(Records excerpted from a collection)
_ _ _
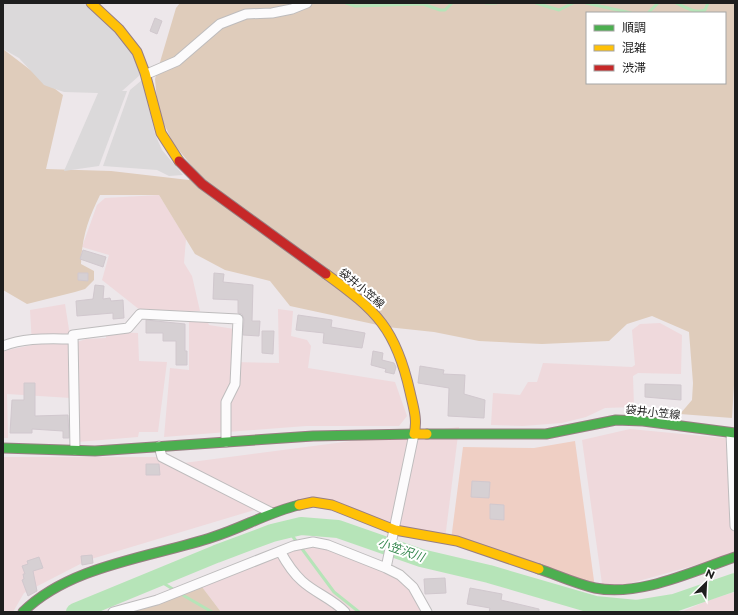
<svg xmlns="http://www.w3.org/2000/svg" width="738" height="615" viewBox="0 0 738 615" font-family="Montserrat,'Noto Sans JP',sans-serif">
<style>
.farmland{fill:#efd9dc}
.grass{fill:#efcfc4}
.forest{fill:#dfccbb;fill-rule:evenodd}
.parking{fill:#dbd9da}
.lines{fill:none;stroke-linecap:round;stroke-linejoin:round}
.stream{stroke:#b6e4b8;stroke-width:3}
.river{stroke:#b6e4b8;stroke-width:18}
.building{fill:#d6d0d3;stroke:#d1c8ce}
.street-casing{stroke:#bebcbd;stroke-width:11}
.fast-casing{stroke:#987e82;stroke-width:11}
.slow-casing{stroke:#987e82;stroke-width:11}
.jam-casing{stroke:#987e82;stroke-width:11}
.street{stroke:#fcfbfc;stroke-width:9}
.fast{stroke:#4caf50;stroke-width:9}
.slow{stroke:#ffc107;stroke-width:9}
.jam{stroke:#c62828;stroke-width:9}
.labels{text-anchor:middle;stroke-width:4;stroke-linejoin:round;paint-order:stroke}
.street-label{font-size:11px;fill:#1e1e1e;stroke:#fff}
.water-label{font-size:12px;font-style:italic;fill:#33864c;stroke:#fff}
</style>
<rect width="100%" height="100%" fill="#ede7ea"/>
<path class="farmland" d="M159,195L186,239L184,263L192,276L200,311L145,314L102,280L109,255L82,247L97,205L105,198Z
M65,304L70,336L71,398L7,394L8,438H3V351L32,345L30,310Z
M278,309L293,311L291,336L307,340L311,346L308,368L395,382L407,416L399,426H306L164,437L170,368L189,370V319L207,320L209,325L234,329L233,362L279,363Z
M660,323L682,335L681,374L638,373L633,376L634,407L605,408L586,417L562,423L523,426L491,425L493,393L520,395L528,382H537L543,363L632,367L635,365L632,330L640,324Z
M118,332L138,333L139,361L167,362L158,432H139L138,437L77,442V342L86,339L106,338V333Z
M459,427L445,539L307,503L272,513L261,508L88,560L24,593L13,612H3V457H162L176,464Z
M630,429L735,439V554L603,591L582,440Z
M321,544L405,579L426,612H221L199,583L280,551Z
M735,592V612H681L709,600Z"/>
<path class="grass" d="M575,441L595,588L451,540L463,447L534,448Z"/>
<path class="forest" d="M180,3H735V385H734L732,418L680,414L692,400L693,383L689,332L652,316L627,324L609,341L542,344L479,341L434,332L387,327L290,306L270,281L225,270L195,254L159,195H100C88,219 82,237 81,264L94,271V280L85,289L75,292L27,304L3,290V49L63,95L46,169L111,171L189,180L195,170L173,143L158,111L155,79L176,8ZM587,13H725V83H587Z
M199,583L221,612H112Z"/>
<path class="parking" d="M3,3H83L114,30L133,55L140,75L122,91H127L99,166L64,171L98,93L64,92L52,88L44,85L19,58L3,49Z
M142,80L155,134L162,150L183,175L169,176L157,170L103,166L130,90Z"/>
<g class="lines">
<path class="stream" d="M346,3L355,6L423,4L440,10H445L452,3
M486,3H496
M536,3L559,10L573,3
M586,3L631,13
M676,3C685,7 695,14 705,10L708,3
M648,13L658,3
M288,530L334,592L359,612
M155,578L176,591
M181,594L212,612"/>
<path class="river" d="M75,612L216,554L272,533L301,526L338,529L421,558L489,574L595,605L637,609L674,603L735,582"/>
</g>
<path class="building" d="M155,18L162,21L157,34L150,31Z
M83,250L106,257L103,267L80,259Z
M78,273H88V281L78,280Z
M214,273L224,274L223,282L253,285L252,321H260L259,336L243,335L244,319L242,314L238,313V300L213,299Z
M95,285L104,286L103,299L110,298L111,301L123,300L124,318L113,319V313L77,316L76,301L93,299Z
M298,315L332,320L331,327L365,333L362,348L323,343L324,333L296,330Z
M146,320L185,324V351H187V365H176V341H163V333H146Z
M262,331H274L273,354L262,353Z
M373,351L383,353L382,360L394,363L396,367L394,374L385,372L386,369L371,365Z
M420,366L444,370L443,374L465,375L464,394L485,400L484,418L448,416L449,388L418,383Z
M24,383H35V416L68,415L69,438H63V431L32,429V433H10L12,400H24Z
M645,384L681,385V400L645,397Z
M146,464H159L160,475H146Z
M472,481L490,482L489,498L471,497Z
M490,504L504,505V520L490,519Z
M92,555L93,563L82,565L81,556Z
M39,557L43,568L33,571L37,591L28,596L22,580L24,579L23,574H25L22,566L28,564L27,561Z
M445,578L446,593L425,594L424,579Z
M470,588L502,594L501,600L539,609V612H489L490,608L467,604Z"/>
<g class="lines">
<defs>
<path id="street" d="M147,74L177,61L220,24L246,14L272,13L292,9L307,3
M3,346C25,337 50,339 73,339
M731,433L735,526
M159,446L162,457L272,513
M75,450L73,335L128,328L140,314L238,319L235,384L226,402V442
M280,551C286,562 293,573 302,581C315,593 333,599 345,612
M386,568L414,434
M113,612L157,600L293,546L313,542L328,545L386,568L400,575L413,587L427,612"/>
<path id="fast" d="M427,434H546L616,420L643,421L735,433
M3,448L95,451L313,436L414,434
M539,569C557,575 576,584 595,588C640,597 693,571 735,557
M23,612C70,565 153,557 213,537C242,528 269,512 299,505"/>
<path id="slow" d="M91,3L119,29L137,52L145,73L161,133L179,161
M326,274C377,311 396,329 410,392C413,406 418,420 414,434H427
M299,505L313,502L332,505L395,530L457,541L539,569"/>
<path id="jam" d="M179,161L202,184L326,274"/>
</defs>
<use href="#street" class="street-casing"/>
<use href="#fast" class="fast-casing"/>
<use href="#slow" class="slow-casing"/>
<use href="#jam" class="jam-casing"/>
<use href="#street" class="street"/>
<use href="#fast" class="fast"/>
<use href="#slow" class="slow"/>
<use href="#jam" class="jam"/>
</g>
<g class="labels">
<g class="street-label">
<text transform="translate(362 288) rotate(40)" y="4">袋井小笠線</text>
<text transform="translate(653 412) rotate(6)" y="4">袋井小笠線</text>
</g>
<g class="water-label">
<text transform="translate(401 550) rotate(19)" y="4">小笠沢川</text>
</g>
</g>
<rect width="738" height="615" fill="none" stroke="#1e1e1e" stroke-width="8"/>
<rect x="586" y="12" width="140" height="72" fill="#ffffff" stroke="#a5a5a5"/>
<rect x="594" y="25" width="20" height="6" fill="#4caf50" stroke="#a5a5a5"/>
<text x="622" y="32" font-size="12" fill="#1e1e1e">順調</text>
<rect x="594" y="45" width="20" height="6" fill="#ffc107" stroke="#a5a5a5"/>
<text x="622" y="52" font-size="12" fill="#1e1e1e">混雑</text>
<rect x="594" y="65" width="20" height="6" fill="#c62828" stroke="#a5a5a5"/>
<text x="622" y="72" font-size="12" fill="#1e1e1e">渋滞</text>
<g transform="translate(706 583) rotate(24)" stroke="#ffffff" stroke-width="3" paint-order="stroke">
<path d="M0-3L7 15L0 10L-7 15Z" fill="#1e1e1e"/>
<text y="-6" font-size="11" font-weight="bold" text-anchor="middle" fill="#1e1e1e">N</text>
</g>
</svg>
_ _ _
ACTION ITEM: Give the records again exactly, minus the pictures.

RESULT:
<svg xmlns="http://www.w3.org/2000/svg" width="738" height="615" viewBox="0 0 738 615" font-family="Montserrat,'Noto Sans JP',sans-serif">
<style>
.farmland{fill:#efd9dc}
.grass{fill:#efcfc4}
.forest{fill:#dfccbb;fill-rule:evenodd}
.parking{fill:#dbd9da}
.lines{fill:none;stroke-linecap:round;stroke-linejoin:round}
.stream{stroke:#b6e4b8;stroke-width:3}
.river{stroke:#b6e4b8;stroke-width:18}
.building{fill:#d6d0d3;stroke:#d1c8ce}
.street-casing{stroke:#bebcbd;stroke-width:11}
.fast-casing{stroke:#987e82;stroke-width:11}
.slow-casing{stroke:#987e82;stroke-width:11}
.jam-casing{stroke:#987e82;stroke-width:11}
.street{stroke:#fcfbfc;stroke-width:9}
.fast{stroke:#4caf50;stroke-width:9}
.slow{stroke:#ffc107;stroke-width:9}
.jam{stroke:#c62828;stroke-width:9}
.labels{text-anchor:middle;stroke-width:4;stroke-linejoin:round;paint-order:stroke}
.street-label{font-size:11px;fill:#1e1e1e;stroke:#fff}
.water-label{font-size:12px;font-style:italic;fill:#33864c;stroke:#fff}
</style>
<rect width="100%" height="100%" fill="#ede7ea"/>
<path class="farmland" d="M159,195L186,239L184,263L192,276L200,311L145,314L102,280L109,255L82,247L97,205L105,198Z
M65,304L70,336L71,398L7,394L8,438H3V351L32,345L30,310Z
M278,309L293,311L291,336L307,340L311,346L308,368L395,382L407,416L399,426H306L164,437L170,368L189,370V319L207,320L209,325L234,329L233,362L279,363Z
M660,323L682,335L681,374L638,373L633,376L634,407L605,408L586,417L562,423L523,426L491,425L493,393L520,395L528,382H537L543,363L632,367L635,365L632,330L640,324Z
M118,332L138,333L139,361L167,362L158,432H139L138,437L77,442V342L86,339L106,338V333Z
M459,427L445,539L307,503L272,513L261,508L88,560L24,593L13,612H3V457H162L176,464Z
M630,429L735,439V554L603,591L582,440Z
M321,544L405,579L426,612H221L199,583L280,551Z
M735,592V612H681L709,600Z"/>
<path class="grass" d="M575,441L595,588L451,540L463,447L534,448Z"/>
<path class="forest" d="M180,3H735V385H734L732,418L680,414L692,400L693,383L689,332L652,316L627,324L609,341L542,344L479,341L434,332L387,327L290,306L270,281L225,270L195,254L159,195H100C88,219 82,237 81,264L94,271V280L85,289L75,292L27,304L3,290V49L63,95L46,169L111,171L189,180L195,170L173,143L158,111L155,79L176,8ZM587,13H725V83H587Z
M199,583L221,612H112Z"/>
<path class="parking" d="M3,3H83L114,30L133,55L140,75L122,91H127L99,166L64,171L98,93L64,92L52,88L44,85L19,58L3,49Z
M142,80L155,134L162,150L183,175L169,176L157,170L103,166L130,90Z"/>
<g class="lines">
<path class="stream" d="M346,3L355,6L423,4L440,10H445L452,3
M486,3H496
M536,3L559,10L573,3
M586,3L631,13
M676,3C685,7 695,14 705,10L708,3
M648,13L658,3
M288,530L334,592L359,612
M155,578L176,591
M181,594L212,612"/>
<path class="river" d="M75,612L216,554L272,533L301,526L338,529L421,558L489,574L595,605L637,609L674,603L735,582"/>
</g>
<path class="building" d="M155,18L162,21L157,34L150,31Z
M83,250L106,257L103,267L80,259Z
M78,273H88V281L78,280Z
M214,273L224,274L223,282L253,285L252,321H260L259,336L243,335L244,319L242,314L238,313V300L213,299Z
M95,285L104,286L103,299L110,298L111,301L123,300L124,318L113,319V313L77,316L76,301L93,299Z
M298,315L332,320L331,327L365,333L362,348L323,343L324,333L296,330Z
M146,320L185,324V351H187V365H176V341H163V333H146Z
M262,331H274L273,354L262,353Z
M373,351L383,353L382,360L394,363L396,367L394,374L385,372L386,369L371,365Z
M420,366L444,370L443,374L465,375L464,394L485,400L484,418L448,416L449,388L418,383Z
M24,383H35V416L68,415L69,438H63V431L32,429V433H10L12,400H24Z
M645,384L681,385V400L645,397Z
M146,464H159L160,475H146Z
M472,481L490,482L489,498L471,497Z
M490,504L504,505V520L490,519Z
M92,555L93,563L82,565L81,556Z
M39,557L43,568L33,571L37,591L28,596L22,580L24,579L23,574H25L22,566L28,564L27,561Z
M445,578L446,593L425,594L424,579Z
M470,588L502,594L501,600L539,609V612H489L490,608L467,604Z"/>
<g class="lines">
<defs>
<path id="street" d="M147,74L177,61L220,24L246,14L272,13L292,9L307,3
M3,346C25,337 50,339 73,339
M731,433L735,526
M159,446L162,457L272,513
M75,450L73,335L128,328L140,314L238,319L235,384L226,402V442
M280,551C286,562 293,573 302,581C315,593 333,599 345,612
M386,568L414,434
M113,612L157,600L293,546L313,542L328,545L386,568L400,575L413,587L427,612"/>
<path id="fast" d="M427,434H546L616,420L643,421L735,433
M3,448L95,451L313,436L414,434
M539,569C557,575 576,584 595,588C640,597 693,571 735,557
M23,612C70,565 153,557 213,537C242,528 269,512 299,505"/>
<path id="slow" d="M91,3L119,29L137,52L145,73L161,133L179,161
M326,274C377,311 396,329 410,392C413,406 418,420 414,434H427
M299,505L313,502L332,505L395,530L457,541L539,569"/>
<path id="jam" d="M179,161L202,184L326,274"/>
</defs>
<use href="#street" class="street-casing"/>
<use href="#fast" class="fast-casing"/>
<use href="#slow" class="slow-casing"/>
<use href="#jam" class="jam-casing"/>
<use href="#street" class="street"/>
<use href="#fast" class="fast"/>
<use href="#slow" class="slow"/>
<use href="#jam" class="jam"/>
</g>
<g class="labels">
<g class="street-label">
<text transform="translate(362 288) rotate(40)" y="4">袋井小笠線</text>
<text transform="translate(653 412) rotate(6)" y="4">袋井小笠線</text>
</g>
<g class="water-label">
<text transform="translate(401 550) rotate(19)" y="4">小笠沢川</text>
</g>
</g>
<rect width="738" height="615" fill="none" stroke="#1e1e1e" stroke-width="8"/>
<rect x="586" y="12" width="140" height="72" fill="#ffffff" stroke="#a5a5a5"/>
<rect x="594" y="25" width="20" height="6" fill="#4caf50" stroke="#a5a5a5"/>
<text x="622" y="32" font-size="12" fill="#1e1e1e">順調</text>
<rect x="594" y="45" width="20" height="6" fill="#ffc107" stroke="#a5a5a5"/>
<text x="622" y="52" font-size="12" fill="#1e1e1e">混雑</text>
<rect x="594" y="65" width="20" height="6" fill="#c62828" stroke="#a5a5a5"/>
<text x="622" y="72" font-size="12" fill="#1e1e1e">渋滞</text>
<g transform="translate(706 583) rotate(24)" stroke="#ffffff" stroke-width="3" paint-order="stroke">
<path d="M0-3L7 15L0 10L-7 15Z" fill="#1e1e1e"/>
<text y="-6" font-size="11" font-weight="bold" text-anchor="middle" fill="#1e1e1e">N</text>
</g>
</svg>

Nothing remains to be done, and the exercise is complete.